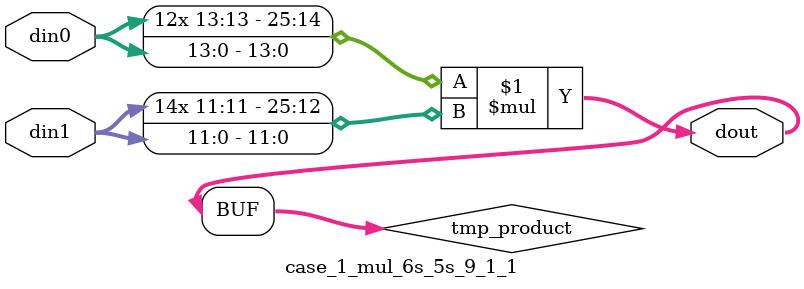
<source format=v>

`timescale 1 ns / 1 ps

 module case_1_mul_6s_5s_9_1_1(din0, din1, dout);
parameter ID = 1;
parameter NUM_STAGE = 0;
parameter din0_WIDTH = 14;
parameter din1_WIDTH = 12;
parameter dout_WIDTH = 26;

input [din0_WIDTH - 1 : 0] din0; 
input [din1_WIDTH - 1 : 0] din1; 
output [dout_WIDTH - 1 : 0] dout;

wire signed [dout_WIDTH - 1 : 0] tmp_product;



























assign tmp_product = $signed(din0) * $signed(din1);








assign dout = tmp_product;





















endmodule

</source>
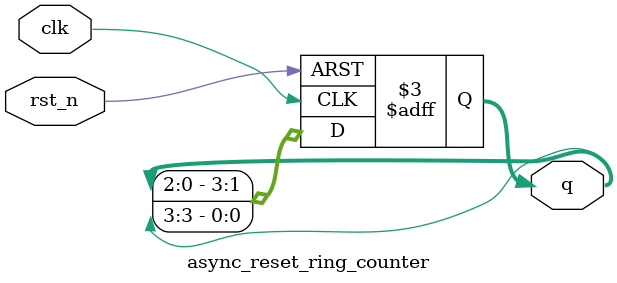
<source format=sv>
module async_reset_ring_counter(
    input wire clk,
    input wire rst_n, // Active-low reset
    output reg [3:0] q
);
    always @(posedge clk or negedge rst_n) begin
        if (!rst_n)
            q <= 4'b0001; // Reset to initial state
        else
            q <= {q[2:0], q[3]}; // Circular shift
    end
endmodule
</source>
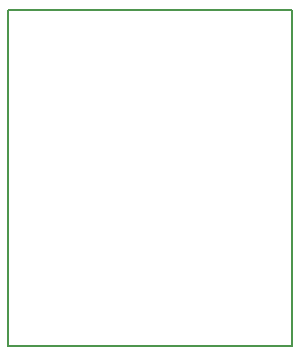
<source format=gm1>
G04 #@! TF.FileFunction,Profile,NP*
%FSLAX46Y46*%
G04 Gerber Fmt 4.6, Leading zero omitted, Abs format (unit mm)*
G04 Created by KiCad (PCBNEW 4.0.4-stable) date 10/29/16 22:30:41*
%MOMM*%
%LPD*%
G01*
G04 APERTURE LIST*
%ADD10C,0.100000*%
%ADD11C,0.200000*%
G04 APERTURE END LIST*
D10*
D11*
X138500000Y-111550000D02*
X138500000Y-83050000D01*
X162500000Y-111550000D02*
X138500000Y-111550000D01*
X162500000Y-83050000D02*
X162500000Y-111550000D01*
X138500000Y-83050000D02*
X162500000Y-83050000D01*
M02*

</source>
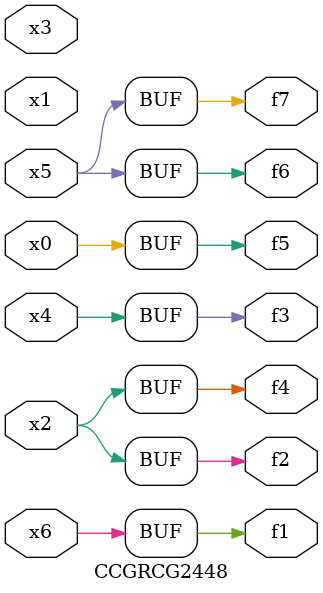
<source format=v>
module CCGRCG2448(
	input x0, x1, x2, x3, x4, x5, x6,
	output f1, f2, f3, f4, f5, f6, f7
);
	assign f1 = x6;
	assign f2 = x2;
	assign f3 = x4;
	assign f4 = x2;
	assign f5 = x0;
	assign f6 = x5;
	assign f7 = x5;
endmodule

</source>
...
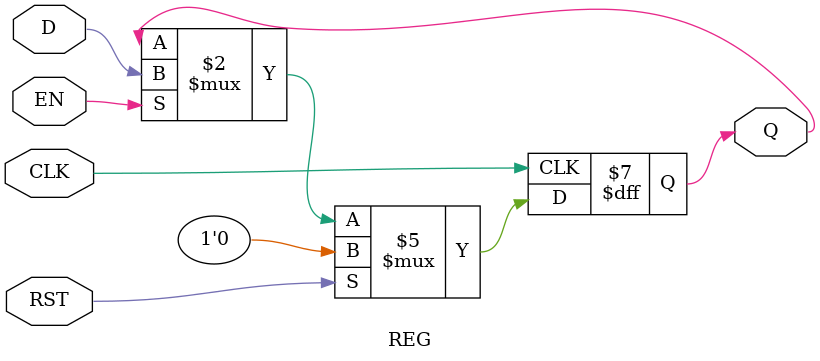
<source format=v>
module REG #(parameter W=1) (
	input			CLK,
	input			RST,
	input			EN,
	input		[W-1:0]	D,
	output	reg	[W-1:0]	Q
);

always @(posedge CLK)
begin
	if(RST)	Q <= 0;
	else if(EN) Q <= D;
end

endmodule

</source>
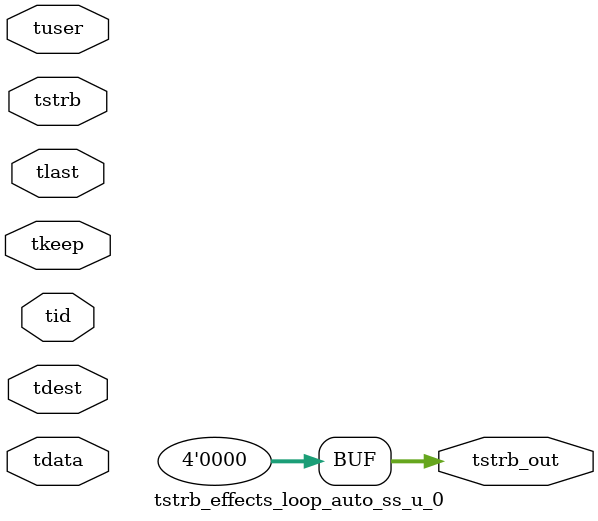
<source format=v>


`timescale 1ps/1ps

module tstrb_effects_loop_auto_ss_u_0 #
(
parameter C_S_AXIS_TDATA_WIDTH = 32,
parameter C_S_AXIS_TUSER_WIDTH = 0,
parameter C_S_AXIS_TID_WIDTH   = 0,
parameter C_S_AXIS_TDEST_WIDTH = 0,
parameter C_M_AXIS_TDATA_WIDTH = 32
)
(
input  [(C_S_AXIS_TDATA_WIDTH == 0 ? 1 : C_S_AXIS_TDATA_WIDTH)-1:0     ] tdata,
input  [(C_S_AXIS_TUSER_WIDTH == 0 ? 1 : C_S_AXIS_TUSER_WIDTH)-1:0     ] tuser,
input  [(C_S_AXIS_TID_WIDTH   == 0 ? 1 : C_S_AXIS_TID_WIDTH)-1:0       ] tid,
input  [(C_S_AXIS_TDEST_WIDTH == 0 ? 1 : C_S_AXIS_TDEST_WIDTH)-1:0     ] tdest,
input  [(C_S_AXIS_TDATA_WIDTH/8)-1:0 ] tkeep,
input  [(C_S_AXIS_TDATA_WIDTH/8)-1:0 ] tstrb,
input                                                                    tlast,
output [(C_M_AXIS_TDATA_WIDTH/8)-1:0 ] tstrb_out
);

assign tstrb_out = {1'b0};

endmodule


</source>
* * *
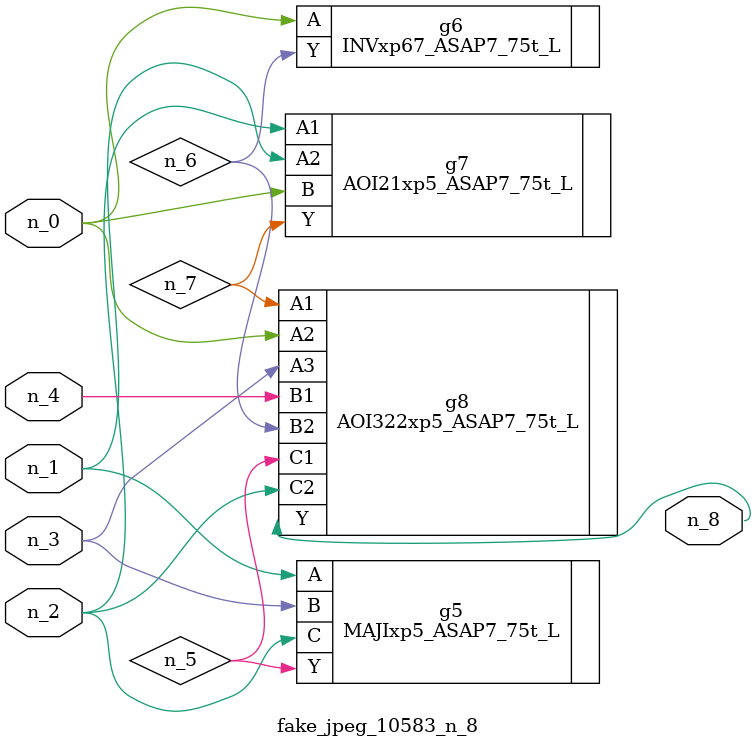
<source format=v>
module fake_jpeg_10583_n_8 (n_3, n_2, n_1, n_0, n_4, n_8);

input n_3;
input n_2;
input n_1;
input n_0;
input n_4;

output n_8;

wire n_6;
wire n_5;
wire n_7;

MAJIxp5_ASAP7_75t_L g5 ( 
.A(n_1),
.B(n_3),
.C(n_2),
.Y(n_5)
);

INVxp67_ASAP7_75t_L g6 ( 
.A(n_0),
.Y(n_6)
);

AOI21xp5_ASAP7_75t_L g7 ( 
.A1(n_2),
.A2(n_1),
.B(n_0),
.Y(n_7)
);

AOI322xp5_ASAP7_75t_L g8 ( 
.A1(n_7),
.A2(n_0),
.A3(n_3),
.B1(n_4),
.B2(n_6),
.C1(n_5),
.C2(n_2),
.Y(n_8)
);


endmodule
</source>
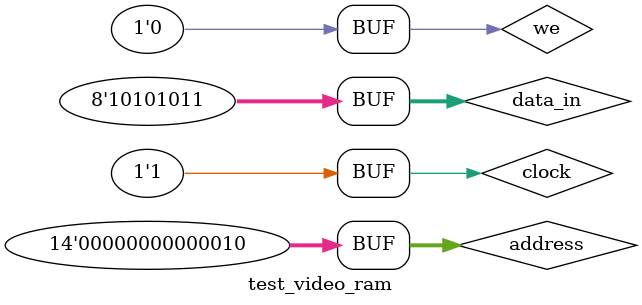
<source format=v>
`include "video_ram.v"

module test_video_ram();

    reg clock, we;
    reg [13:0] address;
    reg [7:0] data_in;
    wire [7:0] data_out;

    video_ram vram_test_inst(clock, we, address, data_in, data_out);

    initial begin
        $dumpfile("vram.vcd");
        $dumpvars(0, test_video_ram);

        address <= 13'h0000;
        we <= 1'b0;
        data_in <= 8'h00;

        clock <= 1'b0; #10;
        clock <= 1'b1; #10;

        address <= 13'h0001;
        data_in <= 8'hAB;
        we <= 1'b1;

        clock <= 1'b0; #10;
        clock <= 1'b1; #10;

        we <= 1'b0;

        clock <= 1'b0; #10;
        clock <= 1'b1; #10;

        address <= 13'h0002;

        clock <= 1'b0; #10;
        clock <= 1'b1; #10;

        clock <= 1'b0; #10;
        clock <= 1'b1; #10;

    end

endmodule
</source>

■ **Your instructions**: For the string "signed", go line by line through the material and copy every line that has it.

■ **Response below**:
wire signed [dout_WIDTH - 1 : 0] tmp_product;
assign tmp_product = $signed(din0) * $signed(din1);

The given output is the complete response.